Religious Reasons and Public Healthcare Deliberations

Pages 139-157 | Published online: 07 Aug 2007
 

Abstract

This paper critically explores the path of some of the controversies over public reason and religion through four distinct steps. The first part of this article considers the engagement of John Finnis and Robert P. George with John Rawls over the nature of public reason. The second part moves to the question of religion by looking at the engagement of Nicholas Wolterstorff with Rawls, Robert Audi, and others. Here the question turns specifically to religious reasons, and their permissible use by citizens in public debate and discourse. The third part engages Jürgen Habermas's argument that while citizens must be free to make religious arguments, still, there is an obligation of translation, and a motivational constraint on lawmakers. The final section argues that even though Habermas's proposal fails, nevertheless he recognizes a key difficulty for religious citizens in contemporary liberal polities. Restoration of a full role for religiously grounded justificatory reasons in public debate is one part of an adequate solution to this problem, but a second plank must be added to the solution: recognition that religious reasons can enter into public deliberation not just as first-order justifications of particular policies, but as second-order reasons, to be considered by any polity that respects its religious citizens and, more broadly, the good of religion.

Notes

1. George comes to a similar conclusion: “How can this denial [that a view is reasonable] be sustained independently of some engagement with the specific arguments they advance—arguments that Rawls' idea of public reason is meant to exclude without an appeal to their soundness and reasonableness or the truth or falsity of the principles and propositions in support of which they are offered?” (2006, p. 23).

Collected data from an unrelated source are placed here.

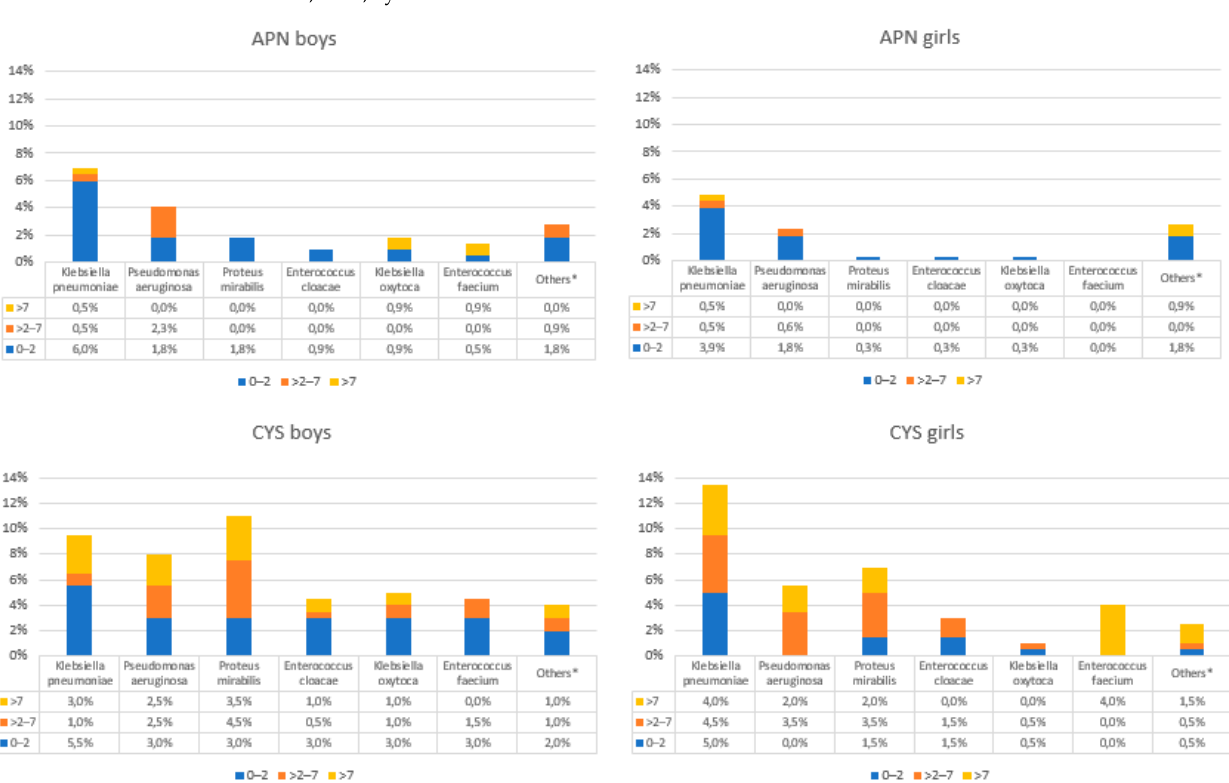
Figure 4. Distribution of bacterial strains according to sex, age, and type of UTI. APN; acute pyelonephritis, CYS; cystitis. * Acinetobacter baumanii , Acinetobacter Iwofii , Citrobacter freundii , Enterobacter kobei , Klebsiella variicola , Morganella morgani , Providencia stuartii , Staphylococcus aureus , Staphylococcus saphrophyticus , Serratia fonticola , Serratia marcensces , Raoultella ornithinolytica , Raoultella planticola The most frequently isolated bacterial strains were E. coli , K. pneumoniae , Ps . aeru- ginosa , Enterococcus spp, and P. mirabilis , both in patients without risk factors (84.5%; 6.7%; 3.0%; 1.5%, and 0.9% respectively) and in patients with risk factors (59.8%; 11.5%; 7%; 6.3%, and 8.5%, respectively), Figure 5.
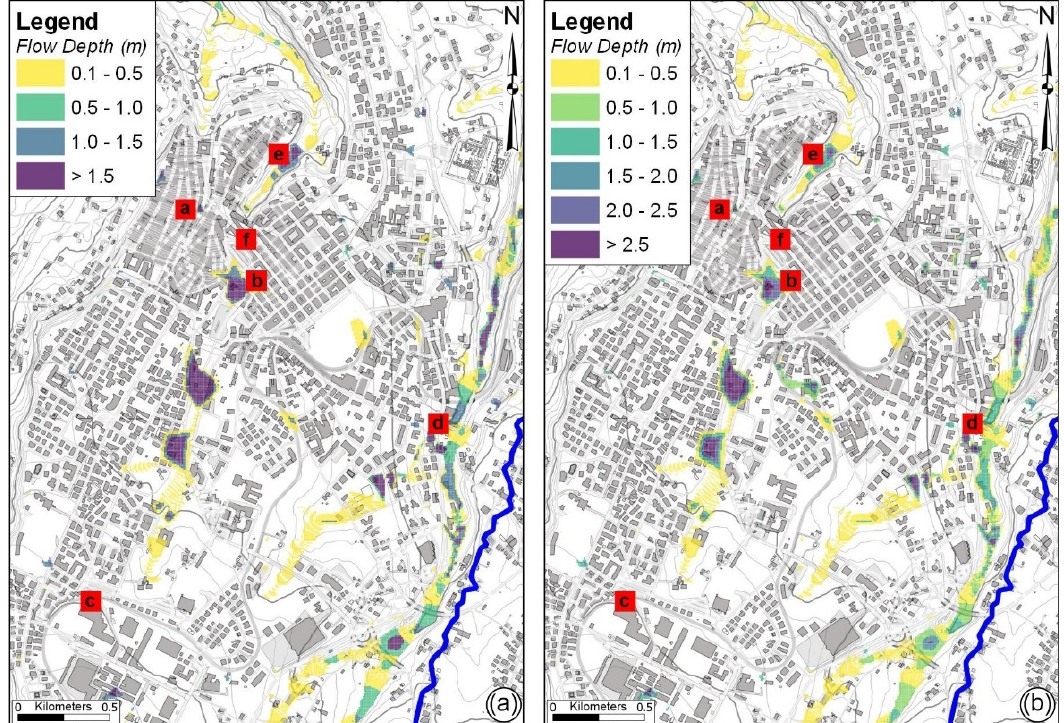
Figure 15. Results of the FLO-2D simulation, in the Lanciano urban area: ( a ) using the first rainfall diagram (moderate intensity, 24 h duration, Figure 13a) and ( b ) using the second rainfall diagram (high intensity, 4 h duration, Figure 13b). The red boxes represent the urban critical areas listed in Table 5. Critical areas a and c represent the areas in Figure 9a and Figure 9b, respectively. Blue line: Feltrino Stream basin.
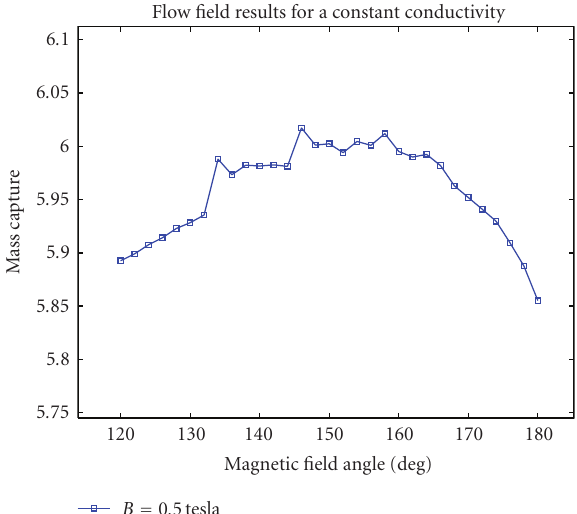
Figure 12: Zoom in of peak values for the moving ionization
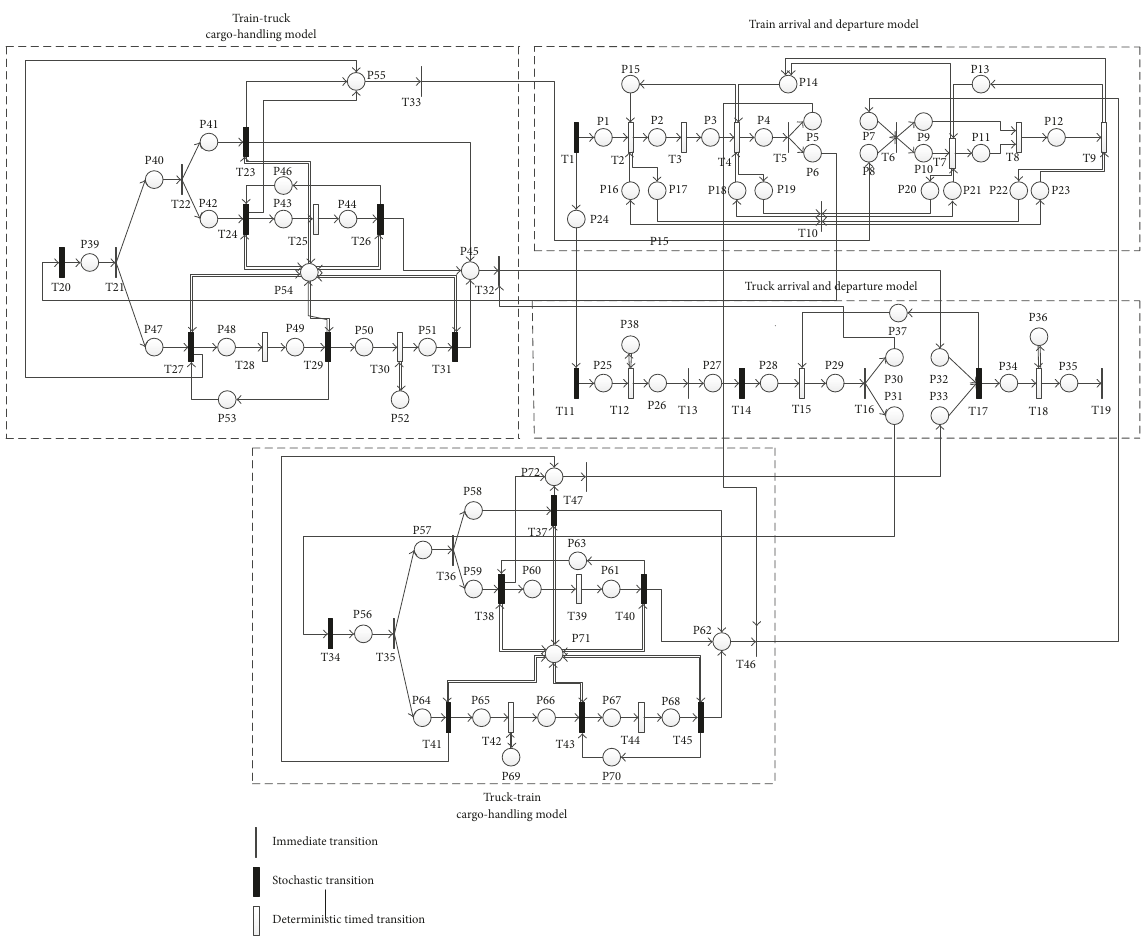
Figure 7: TPN model of multiyards railway intermodal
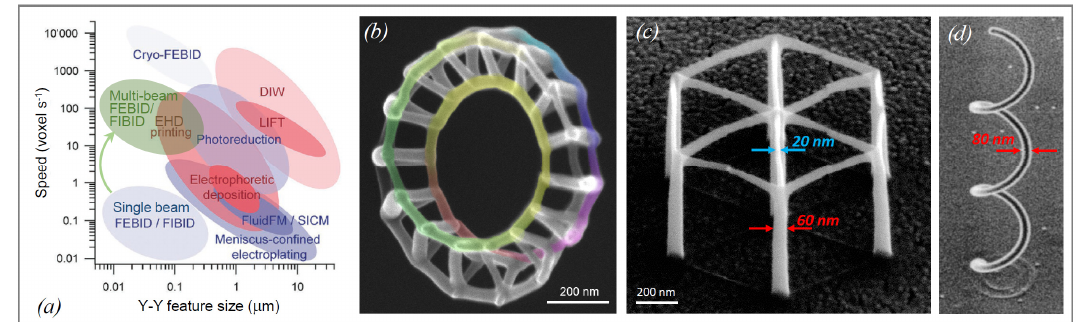
Figure 1. ( a ) Comparison of 3D nanoprinting via focused electron beam-induced deposition (FEBID) and focused ion beam-induced deposition (FIBID) to other sub-10-µm metal additive manufacturing methods within the speed-size parameter space. The acronyms stand for direct ink writing (DIW), electrohydrodynamic printing (EHD), laser-induced forward transfer (LIFT), the electroplating of locally dispensed ions in liquid–atomic force microscopy (AFM), and cantilever-based (FluidFM) and glass capillary-based scanning ion conductance microscope (SICM). The potential of multi-beam versus single beam FEBID / FIBID is indicated. Modified from Hirt et al. [1]. ( b , c ) Examples of 3D FEBID. ( b ) Reprinted from Winkler et al. [7], with the permission of AIP Publishing. ( d ) Example of 3D FIBID structure. Modified from Matsui et al. [8] .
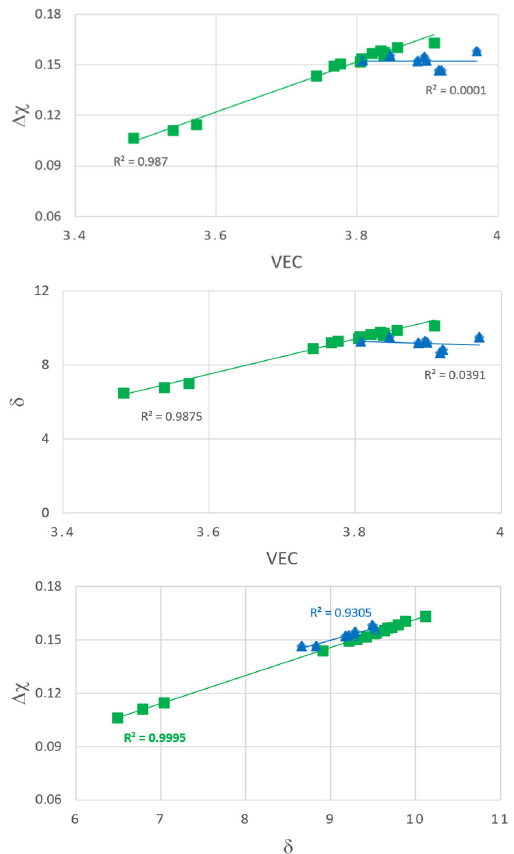
Figure 17. Plots of the parameters valence band (VEC), δ and ∆ χ for the microstructures of the cast and heat treated alloys Nb 1.7 Si 2.4 Ti 2.4 Al 3 Hf 0.5 (blue triangle) and Nb 1.3 Si 2.4 Ti 2.4 Al 3.5 Hf 0.4 (green squares).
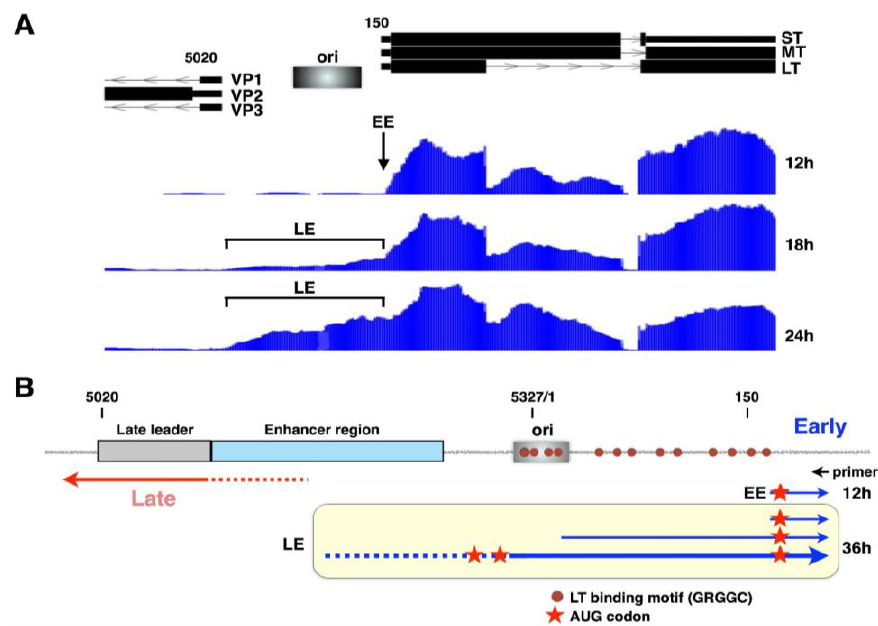
Figure 6. Early-strand transcription start sites shift after the onset of viral DNA replication. ( A ) An expanded view of the intergenic region is shown, along with genome browser tracks showing the alignment of early-strand RNAs at several times after infection, as reported by us recently [20]. These data were confirmed using the 5′-rapid amplification of cDNA ends (RACE) analysis [20]. Note the dramatic shift from 5′-ends mapping to a specific site at early times (EE) to many upstream sites at later times (LE); ( B ) The intergenic region is depicted, along with a general cartoon of early-strand RNAs at early times (EE) and early-strand RNAs at late times (LE). Positions of large T antigen binding are shown, along with the palindromic core replication origin, the enhancer region and the late transcription start site region. Red stars denote AUG codons that could direct translation initiation. Those in LE but not EE transcripts are frameshifted relative to the early coding region.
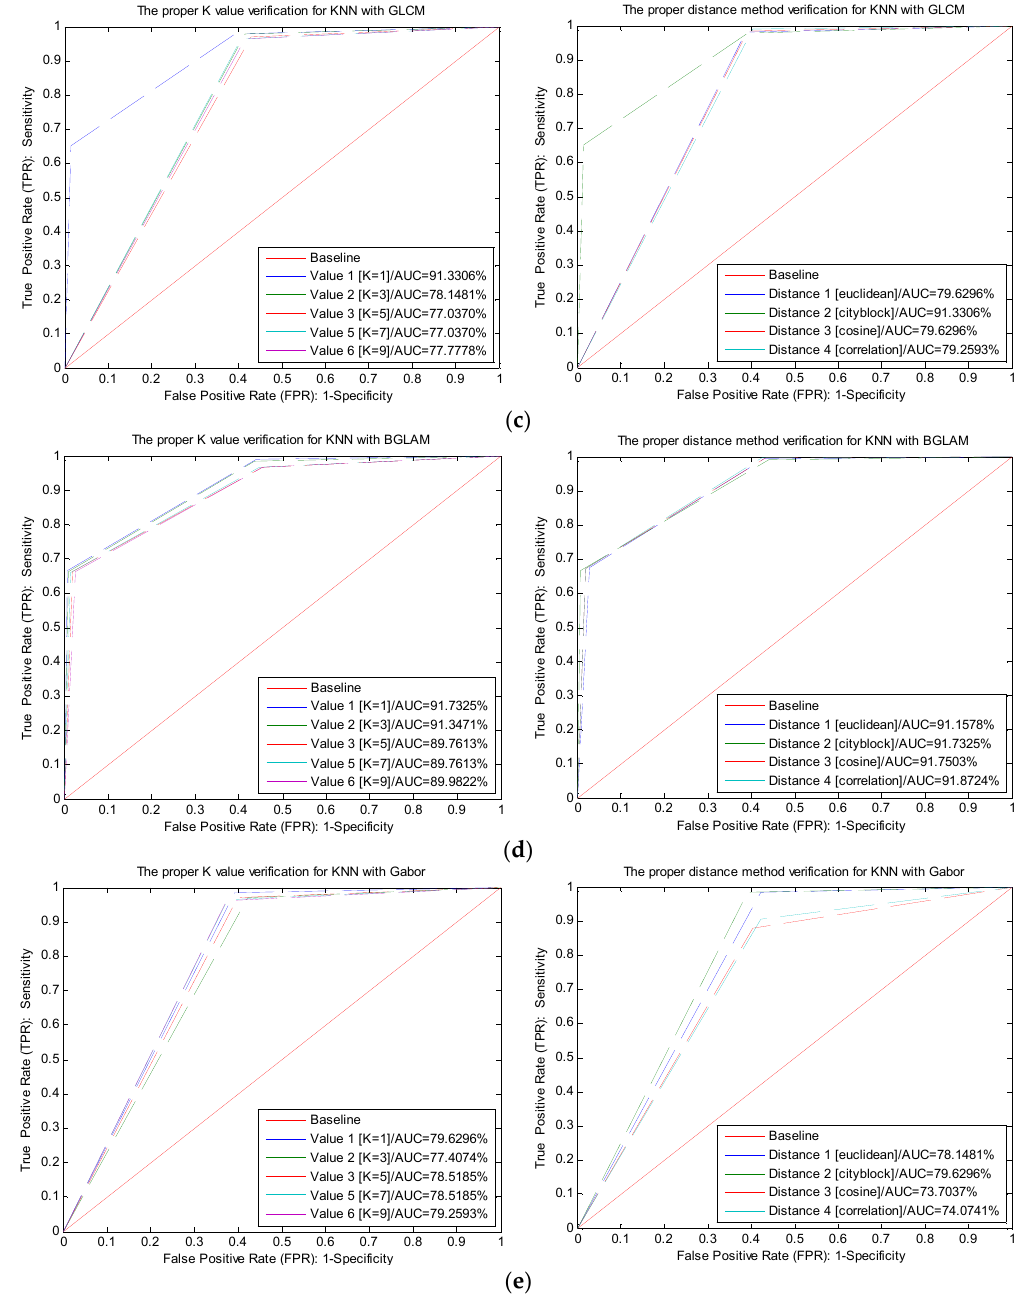
Figure 14. K-value and distance metric for KNN and feature extraction techniques: ( a ) statistical, ( b ) histogram, ( c ) GLCM, ( d ) BGLAM and ( e ) Gabor.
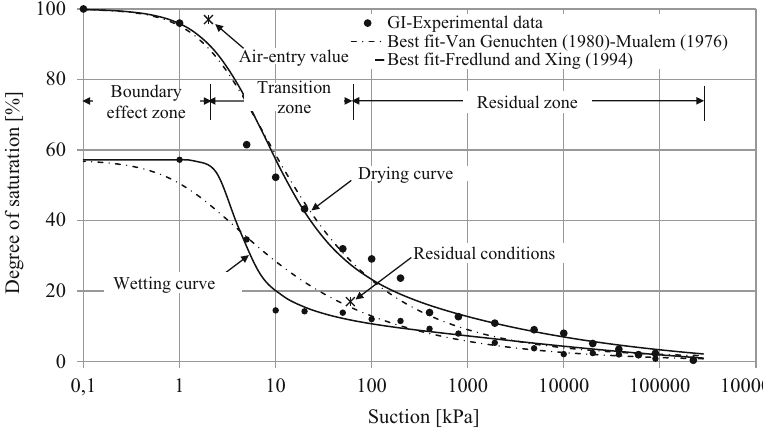
Figure 7: Soil – water characteristic curve ( SWCC ) , degree of saturation versus suction for GI soil.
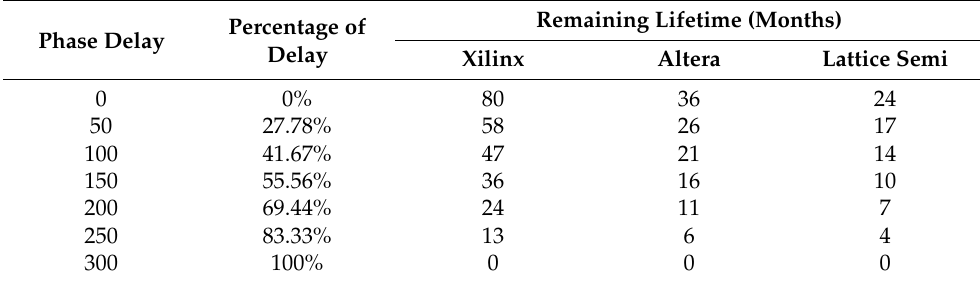
Table 3. Lifetime prediction for Xilinx, Altera, and Lattice Semi FPGAs.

2. In Political Liberalism, Rawls writes in regard to abortion that “any comprehensive doctrine that leads to a balance of political values excluding [the] duly qualified right in the first trimester is to that extent unreasonable” (1996, p. 243, note 32).

3. That epistemology is articulated and defended in Nicholas Wolterstroff, John Locke and the Ethics of Belief Citation(1996).

4. An argument of his sort is put forth in Boyle, “Limiting Access to Health Care: A Traditional Roman Catholic Analysis” (2002).

5. The movement of Habermas' thought on this matter is well traced by Maeve Cook, “Salvaging and Secularizing the Semantic Contents of Religion: The Limitations of Habermas's Postmetaphysical Proposal” (2006).

6. Cook makes a similar point (2006, p. 196).

7. I have benefited from various conversations with Joseph Boyle on these matters.